TASK BRIEF:
The line containing "stehen lassen." marks the end: restate word for word every line from the first line of the entries below through that one.

(Records from a data source)
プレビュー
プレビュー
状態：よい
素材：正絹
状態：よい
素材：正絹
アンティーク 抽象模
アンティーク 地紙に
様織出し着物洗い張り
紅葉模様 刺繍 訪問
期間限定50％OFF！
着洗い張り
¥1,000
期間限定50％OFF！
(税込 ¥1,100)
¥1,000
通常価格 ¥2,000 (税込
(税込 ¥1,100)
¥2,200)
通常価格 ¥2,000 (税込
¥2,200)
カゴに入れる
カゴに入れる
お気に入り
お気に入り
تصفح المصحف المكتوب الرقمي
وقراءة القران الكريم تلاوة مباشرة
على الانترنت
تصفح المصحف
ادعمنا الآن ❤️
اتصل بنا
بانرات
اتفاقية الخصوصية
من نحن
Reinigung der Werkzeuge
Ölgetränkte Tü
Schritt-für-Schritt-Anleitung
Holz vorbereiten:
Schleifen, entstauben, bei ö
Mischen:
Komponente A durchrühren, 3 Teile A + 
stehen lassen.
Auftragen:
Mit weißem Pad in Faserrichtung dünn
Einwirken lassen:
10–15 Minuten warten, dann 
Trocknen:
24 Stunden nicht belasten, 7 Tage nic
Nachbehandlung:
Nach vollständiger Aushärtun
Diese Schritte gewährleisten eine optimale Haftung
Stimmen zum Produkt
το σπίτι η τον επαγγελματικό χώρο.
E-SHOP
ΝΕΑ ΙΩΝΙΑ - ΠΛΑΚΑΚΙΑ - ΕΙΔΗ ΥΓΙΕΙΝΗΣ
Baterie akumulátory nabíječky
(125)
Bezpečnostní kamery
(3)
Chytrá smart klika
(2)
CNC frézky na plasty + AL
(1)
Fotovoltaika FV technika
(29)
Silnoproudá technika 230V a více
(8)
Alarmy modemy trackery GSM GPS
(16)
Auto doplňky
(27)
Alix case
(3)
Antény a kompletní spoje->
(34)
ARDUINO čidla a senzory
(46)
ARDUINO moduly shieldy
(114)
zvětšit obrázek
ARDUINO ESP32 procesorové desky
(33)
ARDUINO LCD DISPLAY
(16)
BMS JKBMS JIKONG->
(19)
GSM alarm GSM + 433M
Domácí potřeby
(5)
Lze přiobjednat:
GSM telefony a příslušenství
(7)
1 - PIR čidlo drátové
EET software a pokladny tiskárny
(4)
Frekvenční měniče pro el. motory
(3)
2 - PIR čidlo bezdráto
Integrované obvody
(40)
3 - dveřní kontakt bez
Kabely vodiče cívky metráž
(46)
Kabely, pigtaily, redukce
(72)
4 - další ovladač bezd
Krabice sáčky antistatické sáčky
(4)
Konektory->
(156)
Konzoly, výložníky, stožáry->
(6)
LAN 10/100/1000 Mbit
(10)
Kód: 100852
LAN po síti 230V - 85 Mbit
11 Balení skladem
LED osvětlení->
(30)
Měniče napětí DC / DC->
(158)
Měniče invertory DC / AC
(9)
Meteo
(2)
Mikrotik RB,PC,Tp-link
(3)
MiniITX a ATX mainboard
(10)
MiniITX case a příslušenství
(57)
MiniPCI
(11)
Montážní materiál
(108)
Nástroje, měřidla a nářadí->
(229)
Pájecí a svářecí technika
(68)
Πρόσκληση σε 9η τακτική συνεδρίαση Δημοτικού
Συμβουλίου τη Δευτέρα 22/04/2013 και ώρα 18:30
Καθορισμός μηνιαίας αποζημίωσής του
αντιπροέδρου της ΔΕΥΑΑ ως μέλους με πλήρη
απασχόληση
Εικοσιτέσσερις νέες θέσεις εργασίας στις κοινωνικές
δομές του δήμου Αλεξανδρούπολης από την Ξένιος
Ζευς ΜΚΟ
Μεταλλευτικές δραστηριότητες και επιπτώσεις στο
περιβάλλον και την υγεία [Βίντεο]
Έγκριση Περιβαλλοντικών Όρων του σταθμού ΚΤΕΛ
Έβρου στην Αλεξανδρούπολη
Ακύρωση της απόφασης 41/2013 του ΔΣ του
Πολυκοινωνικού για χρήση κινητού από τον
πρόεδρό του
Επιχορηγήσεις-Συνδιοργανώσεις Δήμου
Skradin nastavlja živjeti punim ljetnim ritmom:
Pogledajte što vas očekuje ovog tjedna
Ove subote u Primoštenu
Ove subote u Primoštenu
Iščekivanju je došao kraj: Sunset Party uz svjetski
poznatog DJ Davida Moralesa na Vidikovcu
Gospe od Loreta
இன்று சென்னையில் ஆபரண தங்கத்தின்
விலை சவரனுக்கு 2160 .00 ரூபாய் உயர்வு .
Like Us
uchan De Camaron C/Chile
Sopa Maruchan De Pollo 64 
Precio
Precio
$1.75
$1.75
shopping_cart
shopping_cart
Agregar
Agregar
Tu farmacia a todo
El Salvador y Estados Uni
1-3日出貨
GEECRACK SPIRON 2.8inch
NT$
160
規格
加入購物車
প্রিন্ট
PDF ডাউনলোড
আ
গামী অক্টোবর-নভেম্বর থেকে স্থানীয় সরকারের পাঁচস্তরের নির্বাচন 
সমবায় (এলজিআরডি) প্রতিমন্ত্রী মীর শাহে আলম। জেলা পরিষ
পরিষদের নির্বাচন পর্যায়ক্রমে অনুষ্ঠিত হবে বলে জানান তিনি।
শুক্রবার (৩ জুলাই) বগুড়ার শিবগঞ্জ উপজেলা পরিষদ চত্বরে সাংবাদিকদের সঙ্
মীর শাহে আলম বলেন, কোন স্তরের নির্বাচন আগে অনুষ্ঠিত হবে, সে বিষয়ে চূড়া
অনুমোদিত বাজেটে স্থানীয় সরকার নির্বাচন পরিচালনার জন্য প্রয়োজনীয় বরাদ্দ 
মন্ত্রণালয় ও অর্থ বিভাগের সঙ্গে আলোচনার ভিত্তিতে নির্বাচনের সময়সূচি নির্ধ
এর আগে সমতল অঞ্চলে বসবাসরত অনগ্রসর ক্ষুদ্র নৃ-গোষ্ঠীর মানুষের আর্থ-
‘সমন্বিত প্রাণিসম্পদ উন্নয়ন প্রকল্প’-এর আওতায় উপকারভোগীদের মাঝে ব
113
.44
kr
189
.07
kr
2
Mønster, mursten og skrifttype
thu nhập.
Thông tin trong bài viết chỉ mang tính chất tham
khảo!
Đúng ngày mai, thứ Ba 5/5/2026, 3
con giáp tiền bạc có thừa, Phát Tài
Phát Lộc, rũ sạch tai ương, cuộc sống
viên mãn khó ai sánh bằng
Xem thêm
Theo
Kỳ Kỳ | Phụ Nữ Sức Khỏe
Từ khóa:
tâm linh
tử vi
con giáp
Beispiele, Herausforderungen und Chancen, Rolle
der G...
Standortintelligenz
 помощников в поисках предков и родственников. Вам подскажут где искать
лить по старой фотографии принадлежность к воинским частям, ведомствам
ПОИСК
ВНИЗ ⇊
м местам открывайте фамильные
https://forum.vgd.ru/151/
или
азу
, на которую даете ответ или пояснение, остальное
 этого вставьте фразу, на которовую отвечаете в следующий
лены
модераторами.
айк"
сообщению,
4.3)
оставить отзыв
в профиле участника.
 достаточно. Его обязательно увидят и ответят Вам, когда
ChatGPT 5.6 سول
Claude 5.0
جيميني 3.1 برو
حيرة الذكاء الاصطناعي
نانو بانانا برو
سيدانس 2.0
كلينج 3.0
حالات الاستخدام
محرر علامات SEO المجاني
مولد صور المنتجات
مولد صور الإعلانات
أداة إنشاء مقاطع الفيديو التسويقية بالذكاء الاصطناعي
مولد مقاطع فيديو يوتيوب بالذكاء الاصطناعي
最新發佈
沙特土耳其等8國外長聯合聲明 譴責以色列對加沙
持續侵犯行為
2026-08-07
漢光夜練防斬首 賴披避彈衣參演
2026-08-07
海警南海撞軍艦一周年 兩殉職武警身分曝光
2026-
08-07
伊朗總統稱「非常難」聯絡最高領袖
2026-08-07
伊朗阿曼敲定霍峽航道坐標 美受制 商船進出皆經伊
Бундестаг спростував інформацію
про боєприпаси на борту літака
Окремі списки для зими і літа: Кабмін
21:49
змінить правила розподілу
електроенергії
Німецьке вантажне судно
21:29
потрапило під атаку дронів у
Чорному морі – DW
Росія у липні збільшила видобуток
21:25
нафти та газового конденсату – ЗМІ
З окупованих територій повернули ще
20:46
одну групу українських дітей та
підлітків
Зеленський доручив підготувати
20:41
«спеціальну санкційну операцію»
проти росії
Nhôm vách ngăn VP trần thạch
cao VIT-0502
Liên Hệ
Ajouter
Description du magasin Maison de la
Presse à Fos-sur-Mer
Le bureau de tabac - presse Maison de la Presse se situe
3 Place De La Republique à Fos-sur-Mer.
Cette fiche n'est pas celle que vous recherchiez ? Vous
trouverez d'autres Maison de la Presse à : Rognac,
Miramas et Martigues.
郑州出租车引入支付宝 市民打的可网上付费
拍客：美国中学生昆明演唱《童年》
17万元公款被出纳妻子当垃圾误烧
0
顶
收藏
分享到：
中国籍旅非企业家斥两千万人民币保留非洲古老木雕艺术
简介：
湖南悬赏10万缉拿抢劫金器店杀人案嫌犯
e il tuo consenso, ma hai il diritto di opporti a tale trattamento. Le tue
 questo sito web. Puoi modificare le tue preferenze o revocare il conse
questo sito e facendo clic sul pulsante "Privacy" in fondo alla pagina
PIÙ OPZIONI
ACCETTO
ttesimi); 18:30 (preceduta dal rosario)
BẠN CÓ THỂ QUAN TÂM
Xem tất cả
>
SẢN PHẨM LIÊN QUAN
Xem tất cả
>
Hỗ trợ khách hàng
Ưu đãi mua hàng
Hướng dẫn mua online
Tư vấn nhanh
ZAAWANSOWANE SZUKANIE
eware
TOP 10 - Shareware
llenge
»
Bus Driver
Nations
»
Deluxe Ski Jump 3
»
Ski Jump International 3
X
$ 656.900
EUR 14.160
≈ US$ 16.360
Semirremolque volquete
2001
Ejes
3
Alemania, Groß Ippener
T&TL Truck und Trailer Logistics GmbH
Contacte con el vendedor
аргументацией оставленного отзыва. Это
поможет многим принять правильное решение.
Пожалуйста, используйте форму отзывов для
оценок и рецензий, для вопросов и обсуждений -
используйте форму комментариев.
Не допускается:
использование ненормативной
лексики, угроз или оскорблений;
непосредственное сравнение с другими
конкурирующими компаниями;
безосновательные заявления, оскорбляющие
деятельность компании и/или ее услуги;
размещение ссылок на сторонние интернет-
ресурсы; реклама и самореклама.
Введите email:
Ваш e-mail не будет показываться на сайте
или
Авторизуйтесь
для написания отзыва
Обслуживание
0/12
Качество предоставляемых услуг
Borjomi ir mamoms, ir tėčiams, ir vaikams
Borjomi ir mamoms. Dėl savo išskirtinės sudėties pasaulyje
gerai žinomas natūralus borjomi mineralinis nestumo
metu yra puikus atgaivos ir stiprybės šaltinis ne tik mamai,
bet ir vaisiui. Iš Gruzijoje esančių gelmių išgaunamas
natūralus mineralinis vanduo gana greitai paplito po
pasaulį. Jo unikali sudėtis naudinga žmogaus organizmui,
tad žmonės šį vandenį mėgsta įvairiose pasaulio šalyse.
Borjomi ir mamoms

ANSWER BOX:
プレビュー
プレビュー
状態：よい
素材：正絹
状態：よい
素材：正絹
アンティーク 抽象模
アンティーク 地紙に
様織出し着物洗い張り
紅葉模様 刺繍 訪問
期間限定50％OFF！
着洗い張り
¥1,000
期間限定50％OFF！
(税込 ¥1,100)
¥1,000
通常価格 ¥2,000 (税込
(税込 ¥1,100)
¥2,200)
通常価格 ¥2,000 (税込
¥2,200)
カゴに入れる
カゴに入れる
お気に入り
お気に入り
تصفح المصحف المكتوب الرقمي
وقراءة القران الكريم تلاوة مباشرة
على الانترنت
تصفح المصحف
ادعمنا الآن ❤️
اتصل بنا
بانرات
اتفاقية الخصوصية
من نحن
Reinigung der Werkzeuge
Ölgetränkte Tü
Schritt-für-Schritt-Anleitung
Holz vorbereiten:
Schleifen, entstauben, bei ö
Mischen:
Komponente A durchrühren, 3 Teile A + 
stehen lassen.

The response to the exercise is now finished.